Si les fonds de VC français majeurs développent de plus en plus de stratégies paneuropéennes ou lorgnent vers les États-Unis, les fonds étrangers s’invitent également de plus en plus aux tours de table des entreprises françaises. D’après France Invest, en 2024, toutes stratégies de capital-investissement confondues, 25,2 milliards d’euros ont été levés dont 80% à l’étranger. L’année dernière, la French Tech était en deuxième position européenne en montants levés avec 7,8 milliards d’euros, derrière l’écosystème britannique (14 milliards d’euros), et devant l’Allemagne (7,3 milliards d’euros), d'après le baromètre EY.

Les startups françaises sont séduisantes pour les investisseurs étrangers. Mais que viennent-ils chercher exactement ? « La France a développé un écosystème solide, particulièrement depuis 10 ans, avec un soutien politique visible », commente Sebastien Peck, partner du fonds danois Kompas VC. « Les entreprises comme Mistral mettent en valeur le leadership français dans des secteurs cruciaux comme l’intelligence artificielle et il y a de nombreux fondateurs deeptech prometteurs. »

« Un écosystème parisien très collaboratif »

Comme le partner danois, Lucrezia Lucotti, partner au sein du fonds franco-italien 360 Capital, salue la qualité des entrepreneurs français. « En France, deux ou trois cycles se sont déjà écoulés dans la tech. Nous avons maintenant des « mafias » de fondateurs (ancien d’une même scaleup ou anciens fondateurs qui rendent à l’écosystème, ndlr) et c’est un avantage compétitif important. » Sebastian Peck complète : « La maturité de l’écosystème French Tech a progressé depuis dix ans. Nous voyons plus de « repeat founders », des tours de table late-stage plus importants, et des pool de talents plus large. » Kompas VC, fonds danois spécialisé dans les énergies renouvelables, la décarbonations, les nouveaux matériaux, a levé 150 millions d’euros en avril dernier. Il compte dans son portefeuille la startup française Vizcab, solution d’analyse des cycles de vie des bâtiments.

Laura Salesse est investisseuse chez Eight Roads Ventures et suit le marché français. Le fonds américain a désormais une portée globale et des équipes partout dans le monde. Avec 11 milliards de dollars sous gestion, 500 entreprises en portefeuille, Eight Roads est au capital de plusieurs startups françaises : La Fourche, la néobanque Nickel, Leocare, ou encore Owkin. « J'ai toujours trouvé que l'écosystème technologique à Paris était très collaboratif. Tout le monde est connecté et il existe une véritable culture de partage des connaissances. Maintenant que certains leaders ont émergé, il est encourageant de voir que l'expérience et les connaissances commencent à se transmettre à la prochaine génération de fondateurs. Cela permet de placer la barre plus haut pour tout le monde », note-elle.

« Mistral devrait créer une nouvelle génération de startups »

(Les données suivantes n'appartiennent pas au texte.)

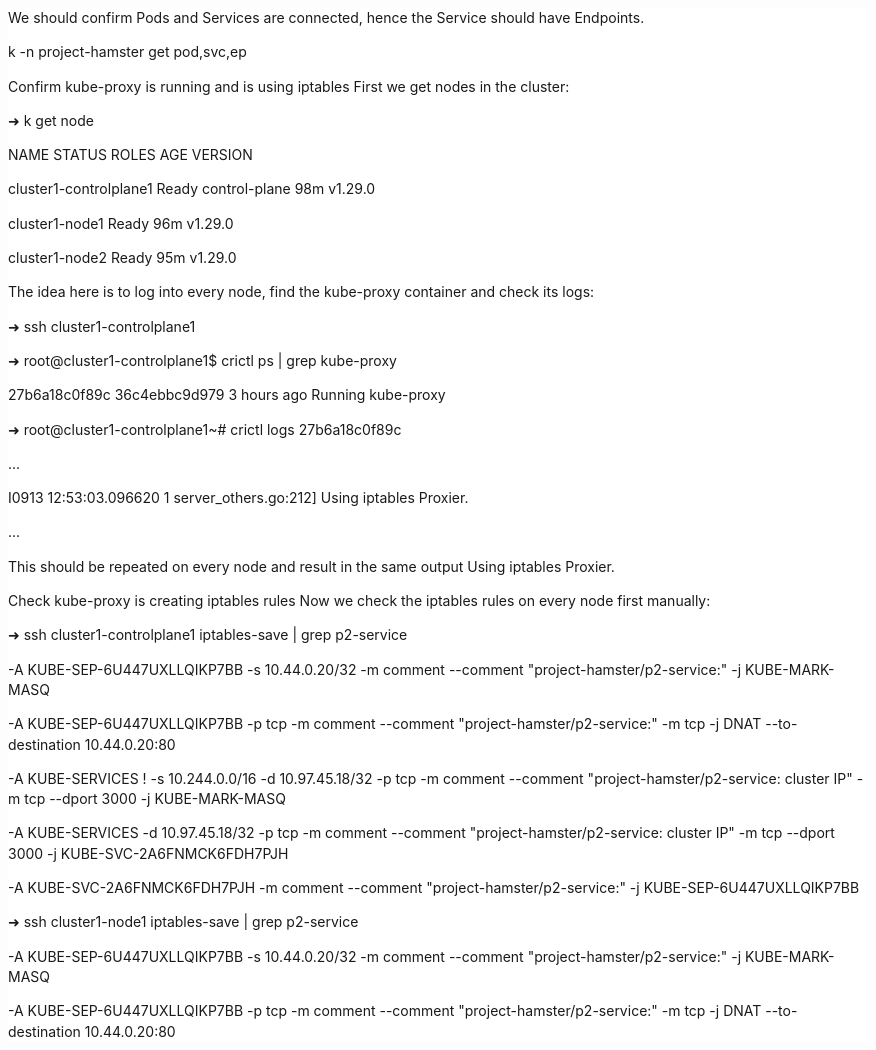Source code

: We should confirm Pods and Services are connected, hence the Service should have Endpoints.

k -n project-hamster get pod,svc,ep

Confirm kube-proxy is running and is using iptables
First we get nodes in the cluster:

➜ k get node

NAME                     STATUS   ROLES           AGE   VERSION

cluster1-controlplane1   Ready   control-plane   98m   v1.29.0

cluster1-node1           Ready           96m   v1.29.0

cluster1-node2           Ready           95m   v1.29.0

The idea here is to log into every node, find the kube-proxy container and check its logs:

➜ ssh cluster1-controlplane1

➜ root@cluster1-controlplane1$ crictl ps | grep kube-proxy

27b6a18c0f89c       36c4ebbc9d979       3 hours ago         Running             kube-proxy

➜ root@cluster1-controlplane1~# crictl logs 27b6a18c0f89c

...

I0913 12:53:03.096620       1 server_others.go:212] Using iptables Proxier.

...

This should be repeated on every node and result in the same output Using iptables Proxier.

Check kube-proxy is creating iptables rules
Now we check the iptables rules on every node first manually:

➜ ssh cluster1-controlplane1 iptables-save | grep p2-service

-A KUBE-SEP-6U447UXLLQIKP7BB -s 10.44.0.20/32 -m comment --comment "project-hamster/p2-service:" -j KUBE-MARK-MASQ

-A KUBE-SEP-6U447UXLLQIKP7BB -p tcp -m comment --comment "project-hamster/p2-service:" -m tcp -j DNAT --to-destination 10.44.0.20:80

-A KUBE-SERVICES ! -s 10.244.0.0/16 -d 10.97.45.18/32 -p tcp -m comment --comment "project-hamster/p2-service: cluster IP" -m tcp --dport 3000 -j KUBE-MARK-MASQ

-A KUBE-SERVICES -d 10.97.45.18/32 -p tcp -m comment --comment "project-hamster/p2-service: cluster IP" -m tcp --dport 3000 -j KUBE-SVC-2A6FNMCK6FDH7PJH

-A KUBE-SVC-2A6FNMCK6FDH7PJH -m comment --comment "project-hamster/p2-service:" -j KUBE-SEP-6U447UXLLQIKP7BB

➜ ssh cluster1-node1 iptables-save | grep p2-service

-A KUBE-SEP-6U447UXLLQIKP7BB -s 10.44.0.20/32 -m comment --comment "project-hamster/p2-service:" -j KUBE-MARK-MASQ

-A KUBE-SEP-6U447UXLLQIKP7BB -p tcp -m comment --comment "project-hamster/p2-service:" -m tcp -j DNAT --to-destination 10.44.0.20:80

L’écosystème français est également reconnu pour ses formations de qualité en sciences, technologies, ingénierie et mathématiques (STEM). « De sa tradition de formations fortes en STEM, la France produit beaucoup de deeptech », note Sebastian Peck. « La présence de grands acteurs comme OpenAI, Meta, et Mistral, renforce la force de l'écosystème local et crée une boucle vertueuse - attirant et développant les talents. De nombreuses startups françaises avec lesquelles nous discutons exploitent ce vivier de talents », relève Laura Salesse. Les jeunes pousses profitent également de structures de soutien et d’accompagnement : le Hub de Bpifrance fête ses 10 ans, Station F qui joue un rôle central dans l’écosystème célèbre cette année ses 8 ans.

« Les pôles de start-up comme Station F à Paris sont des accélérateurs essentiels pour l'activité des start-up. Mistral est sans doute la première startup européenne dans le domaine de l'IA et devrait donner naissance à une nouvelle génération de startups dans le domaine de l'IA au cours des prochaines années, ce qui profitera à l'écosystème français », analyse Sebastian Peck.

Résultats : des startups attractives pour les fonds d’investissement. « Nous sommes une vague de nouvelles entreprises construisant autour de l'infrastructure de l'IA - couvrant des domaines tels que l'observabilité, l'orchestration, les tests, la conformité, etc. », observe la partner d’Eight Roads. « En général, la qualité des startups de deep tech est comparable à celle des opérations réalisées au Royaume-Uni, en Allemagne et dans les pays nordiques », conclue Sebastian Peck.

Mais malgré ses avantages comparatifs forts, l’écosystème français a encore des lacunes importantes et notamment en termes d’ambition et de conquête internationale. « Passer d'un environnement très centré sur la France à un environnement plus international plus tard peut être un véritable défi - il est donc important de bien s'y prendre dès le départ », termine Laura Salesse.